Но в одном Белла была одарена сверх меры — это была область чувств. Сидя в классе, она не отрывала от Марка своих больших черных глаз. Ее взгляд излучал любовь и какую-то собачью преданность. Ее губы повторяли каждое сказанное им слово. Когда Марк произносил ее имя, она вздрагивала и бледнела. Иногда — крайне редко — он вызывал ее к доске. Белла шла такой неуверенной походкой, что Марк всерьез опасался, не упадет ли она в обморок. Мел выскальзывал из ее пальцев, и класс хохотал.

Как-то Марк попросил ее задержаться после уроков для индивидуальных занятий. Он усадил ее за парту и начал все с самого начала. Как первобытные люди открыли число? Они стали загибать и отгибать пальцы на руках… Марк взял руку Беллы. Рука была влажной и дрожала. Ее грудь вздымалась. Белла смотрела на него со страхом и восторгом. Марк был потрясен. Да что она такого во мне нашла, недоумевал он.

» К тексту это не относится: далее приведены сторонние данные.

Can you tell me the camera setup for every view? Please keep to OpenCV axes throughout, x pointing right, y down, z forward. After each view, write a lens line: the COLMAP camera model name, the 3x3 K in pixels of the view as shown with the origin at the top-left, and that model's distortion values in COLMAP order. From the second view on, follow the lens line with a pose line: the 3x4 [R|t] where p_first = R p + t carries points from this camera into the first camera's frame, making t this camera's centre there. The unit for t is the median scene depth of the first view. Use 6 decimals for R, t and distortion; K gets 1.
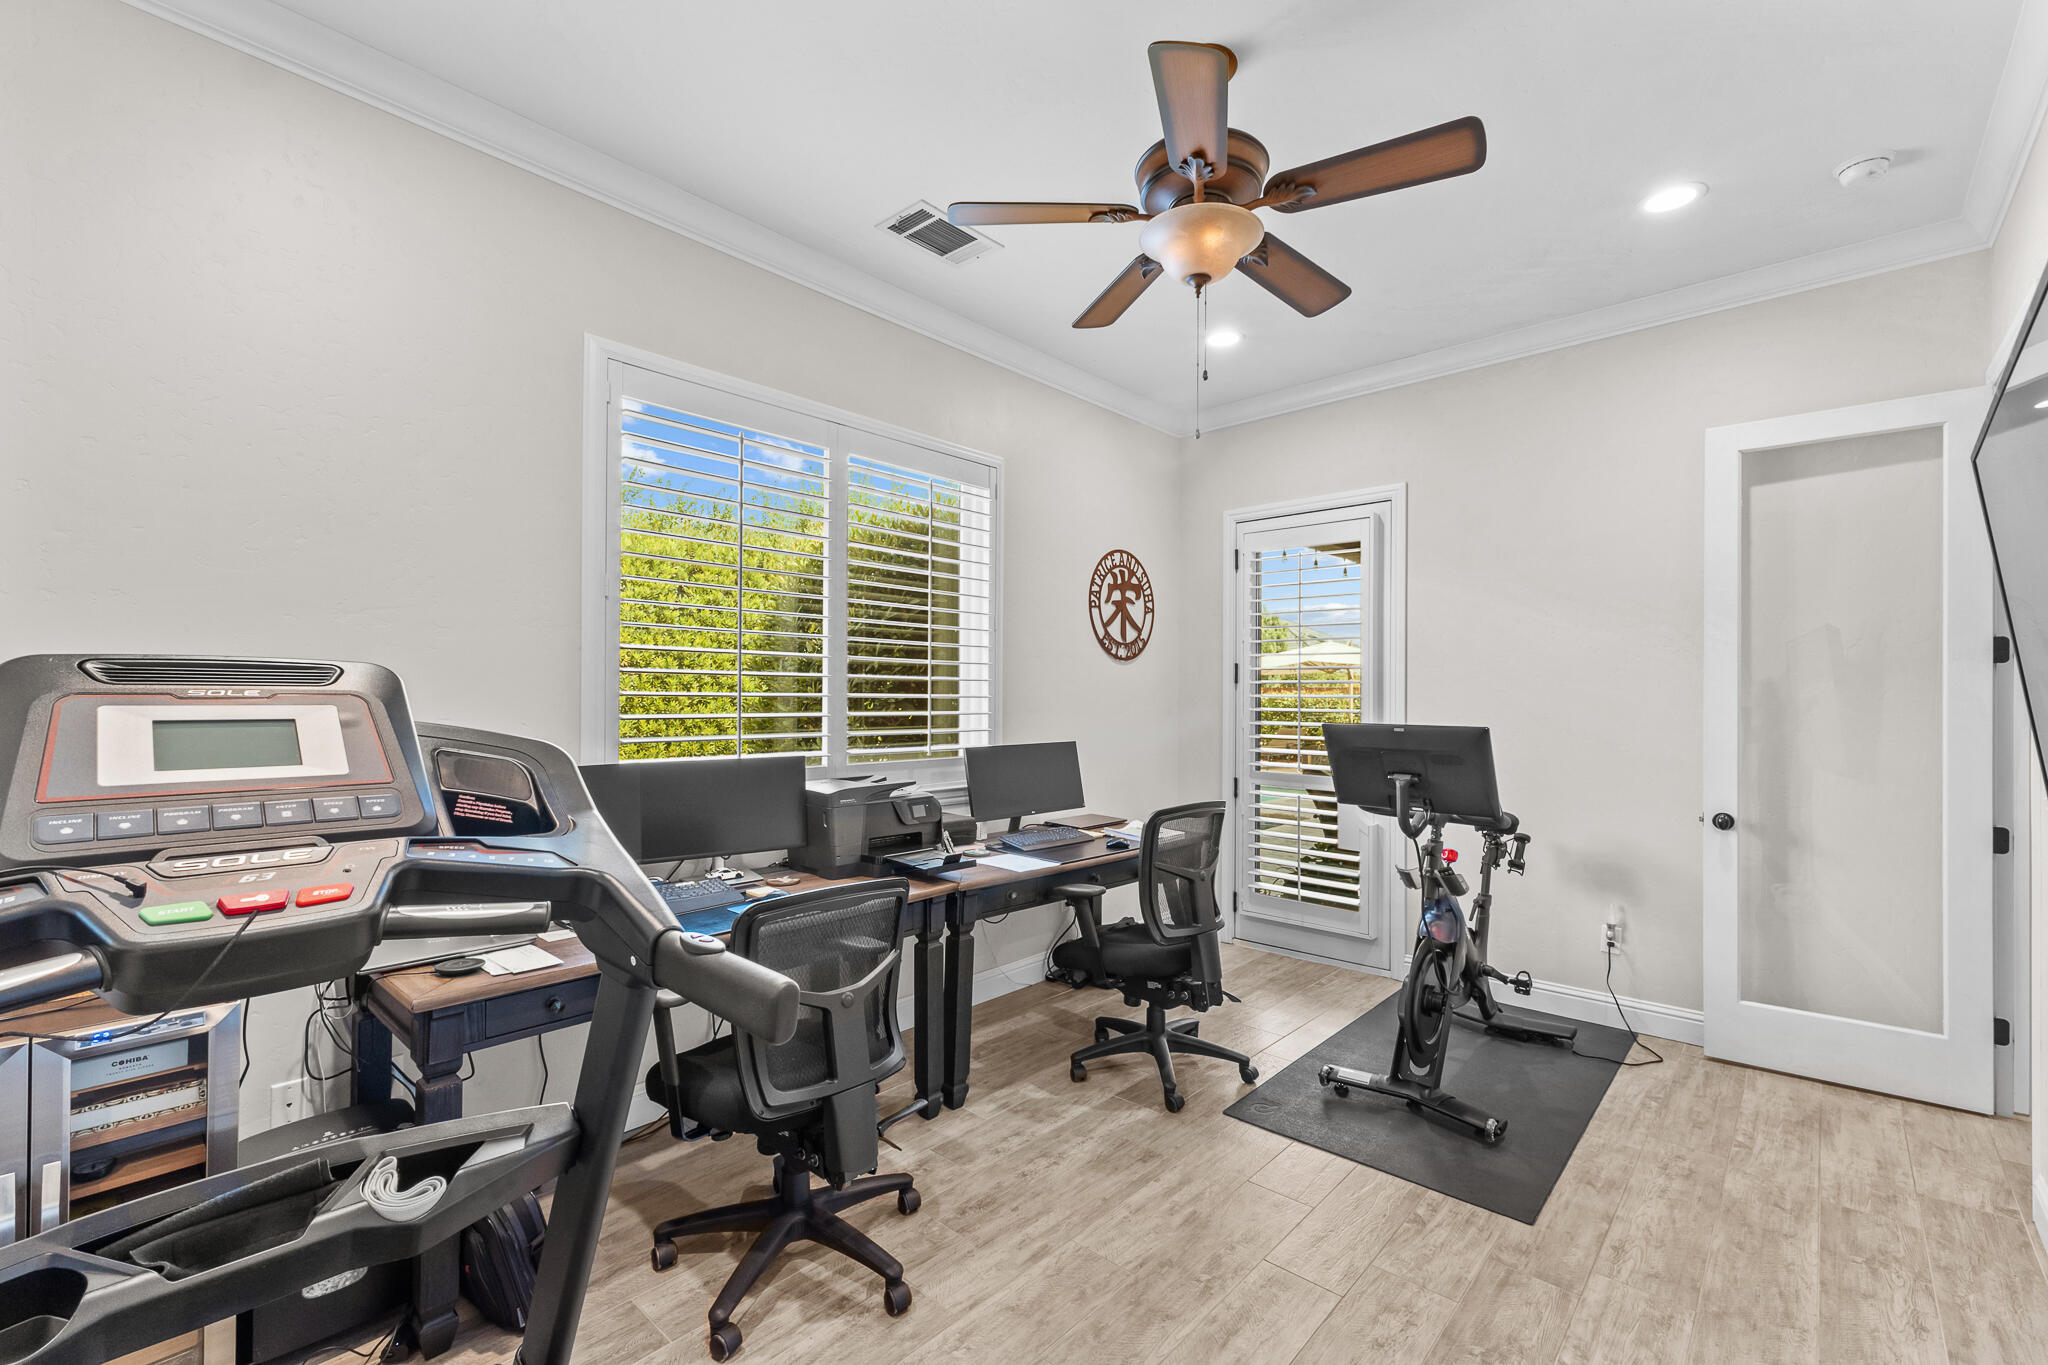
lens RADIAL K [[869.5, 0, 1028.5], [0, 869.5, 690.6], [0, 0, 1]] dist [0.005799, 0.001061]
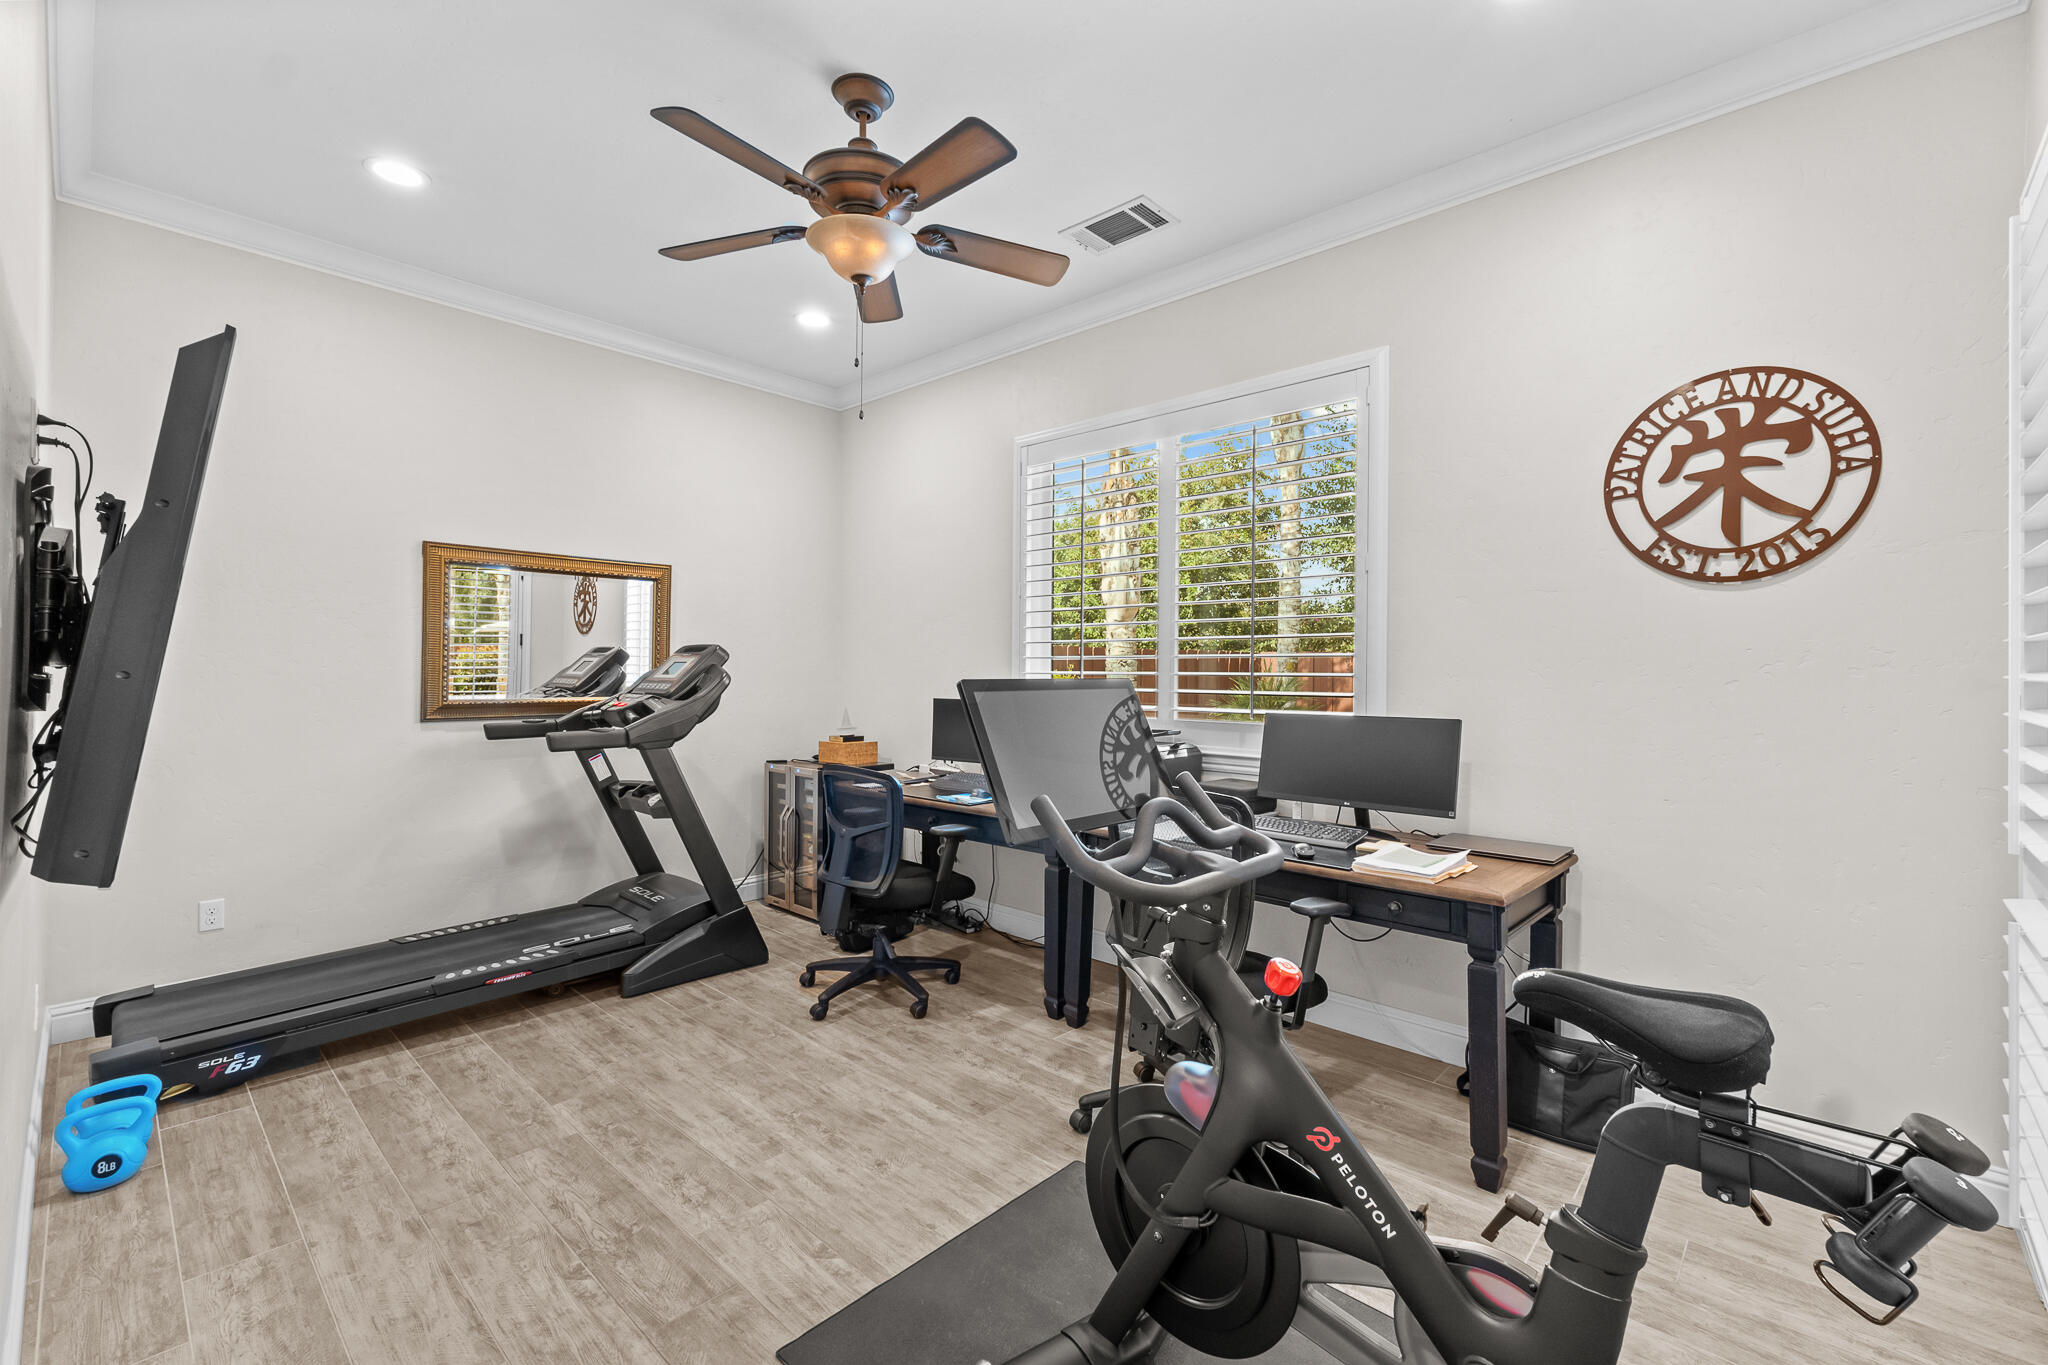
lens RADIAL K [[869.5, 0, 1028.1], [0, 869.5, 672.9], [0, 0, 1]] dist [0.005799, 0.001061]
pose [[-0.006945, -0.004634, -0.999965, 0.642595], [-0.002269, 0.999987, -0.004619, 0.022987], [0.999973, 0.002237, -0.006956, 0.597644]]
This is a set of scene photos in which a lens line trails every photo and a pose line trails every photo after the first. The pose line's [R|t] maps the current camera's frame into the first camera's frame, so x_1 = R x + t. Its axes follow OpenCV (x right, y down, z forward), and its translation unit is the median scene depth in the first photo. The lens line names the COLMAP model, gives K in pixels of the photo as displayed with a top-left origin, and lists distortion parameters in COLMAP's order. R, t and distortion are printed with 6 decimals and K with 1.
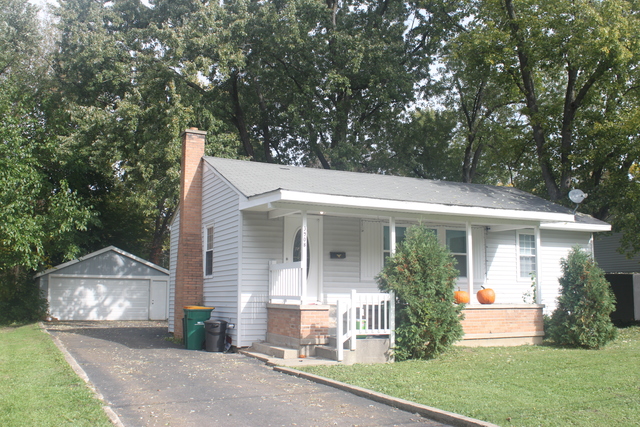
lens RADIAL K [[654.4, 0, 320.0], [0, 654.4, 213.5], [0, 0, 1]] dist [-0.110625, -0.008343]
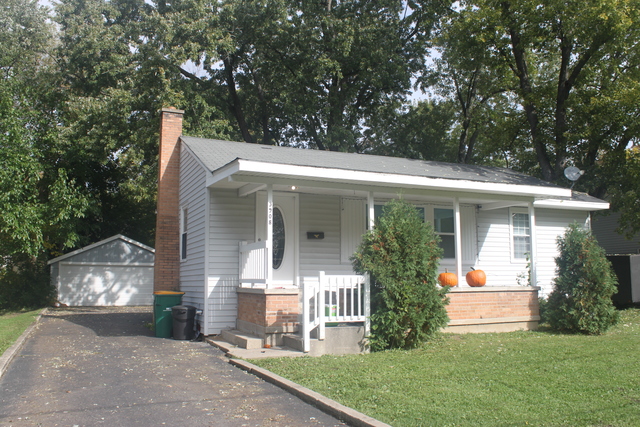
lens RADIAL K [[586.0, 0, 320.0], [0, 586.0, 213.5], [0, 0, 1]] dist [-0.119759, 0.009661]
pose [[0.999489, -0.011853, -0.029682, 0.049803], [0.012124, 0.999887, 0.008943, 0.021264], [0.029572, -0.009298, 0.999519, 0.141796]]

Он дотронулся указательным пальцем до ее пульса. Пульс был учащенным, как при высокой температуре. Марк спросил:

— Что случилось, Белла? Ты не заболела?

Она вырвала руку и разрыдалась. Вмиг ее лицо перекосилось и стало мокрым от слез — как у маленькой девочки, которую незаслуженно и жестоко обидели.

3

Лена часто лечилась. Она постоянно принимала какие-нибудь лекарства. Когда она как-то сказала, что плохо себя чувствует, Марк не придал этому особого значения, но вскоре заметил, что ее лицо приобрело желтоватый оттенок. Оказалось, что у Лены тяжелая и страшная болезнь: рак селезенки. Врачи ей ничего не сказали, но, по-видимому, она догадалась, что шансы на выздоровление невелики. Консилиум специалистов рекомендовал ей лечь в больницу, но она наотрез отказалась обсуждать даже более мягкий вариант частной клиники. Мать попыталась убедить Лену последовать совету врачей, но та была непреклонна. Тогда Лене наняли сиделку.

Три женщины — Ленина мать, Стася и сиделка — ухаживали за ней. Каждый день приходил врач, но улучшения не было. Врач поговорил с Марком начистоту: рак затронул другие органы, положение безнадежно.

Марк с удивлением наблюдал, как его избалованная Лена, в былые времена поднимавшая шум из-за сломанного ногтя или выпавшей пломбы, сделалась вдруг безропотной и покорной. В своем шелковом халатике, напудренная, нарумяненная, надушенная, с уложенными волосами и накрашенными ногтями, она лежала в кровати и читала те же модные журналы, что и прежде. Мать приносила ей новейшие польские и французские романы и иностранные иллюстрированные журналы.